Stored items
━━━━━━━━━━━━━━━━━━━━

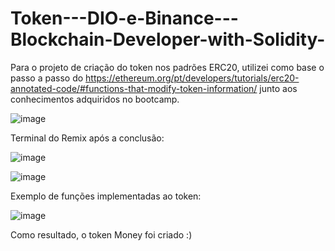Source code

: # Token---DIO-e-Binance---Blockchain-Developer-with-Solidity-

Para o projeto de criação do token nos padrões ERC20, utilizei como base o passo a passo do <https://ethereum.org/pt/developers/tutorials/erc20-annotated-code/#functions-that-modify-token-information/> junto aos conhecimentos adquiridos no bootcamp. 


![image](https://github.com/user-attachments/assets/2d9e8c9f-17bf-488d-8eac-e83459dd17e5)


Terminal do Remix após a conclusão: 

![image](https://github.com/user-attachments/assets/1683d6e2-ae5a-4f2b-b3b4-48cb46e6c583)



![image](https://github.com/user-attachments/assets/3ac72c75-9176-4f76-ae83-1f590b491742)


Exemplo de funções implementadas ao token: 

![image](https://github.com/user-attachments/assets/6a113e5b-3562-46ca-b1a9-8981e2ca7a34)


Como resultado, o token Money foi criado
:)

━━━━━━━━━━━━━━━━━━━━

▶ Job:
Edit the rows so that every "image" becomes "screenshot" and all else stays unchanged. Leave the pictures out of your answer.

▶ Result:
Source code

: # Token---DIO-e-Binance---Blockchain-Developer-with-Solidity-

Para o projeto de criação do token nos padrões ERC20, utilizei como base o passo a passo do <https://ethereum.org/pt/developers/tutorials/erc20-annotated-code/#functions-that-modify-token-information/> junto aos conhecimentos adquiridos no bootcamp. 


![screenshot](https://github.com/user-attachments/assets/2d9e8c9f-17bf-488d-8eac-e83459dd17e5)


Terminal do Remix após a conclusão: 

![screenshot](https://github.com/user-attachments/assets/1683d6e2-ae5a-4f2b-b3b4-48cb46e6c583)



![screenshot](https://github.com/user-attachments/assets/3ac72c75-9176-4f76-ae83-1f590b491742)


Exemplo de funções implementadas ao token: 

![screenshot](https://github.com/user-attachments/assets/6a113e5b-3562-46ca-b1a9-8981e2ca7a34)


Como resultado, o token Money foi criado
:)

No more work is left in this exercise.